Assignment A:
Copy every line of the listing word for word, leaving out the pictures.

(Beginning of Study text)

Sept. 4: A Pakistani who had testified against Sarabjit Singh says he was forced by police to lie in court.

Salim Shaukat’s father, Shaukat Jaan, was killed in a blast outside Lahore’s Malik Cinema on May 18, 1990. Salim was produced as prime witness by the prosecution to prove that Sarabjit, whom it identified as “Manjit Singh”, was involved.

In an exclusive interview to STAR News, Salim has said he was taken to the court by the police and forced to make false statements against the accused.

“I am not sure if he is responsible for the blasts,” Salim said. “You know that the police can make you say anything.”

Asked whether he was tutored by prosecution lawyers, Salim said: “I was told by the lawyer that I should identify Sarabjit as the main culprit for the serial blasts, and I did it.”

Salim admitted that Sarabjit had contested his claim.

“The moment I identified him as (the) culprit, Sarabjit asked me to swear by the Quran. But I declined to do so.

(End of Study text)

Assignment B:
According to the news excerpt, where was Shaukat Jaan killed in a blast?

(Beginning of Source data)

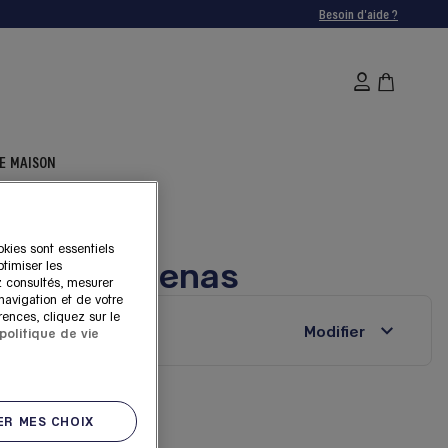
Besoin d'aide ?
E MAISON
okies sont essentiels
Quartz à Genas
timiser les
z consultés, mesurer
 navigation et de votre
rences, cliquez sur le
Modifier
politique de vie
Genas
R MES CHOIX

(End of Source data)

Worked solution A:
Besoin d'aide ?
E MAISON
okies sont essentiels
Quartz à Genas
timiser les
z consultés, mesurer
 navigation et de votre
rences, cliquez sur le
Modifier
politique de vie
Genas
R MES CHOIX

Worked solution B:
Outside Lahore's Malik Cinema.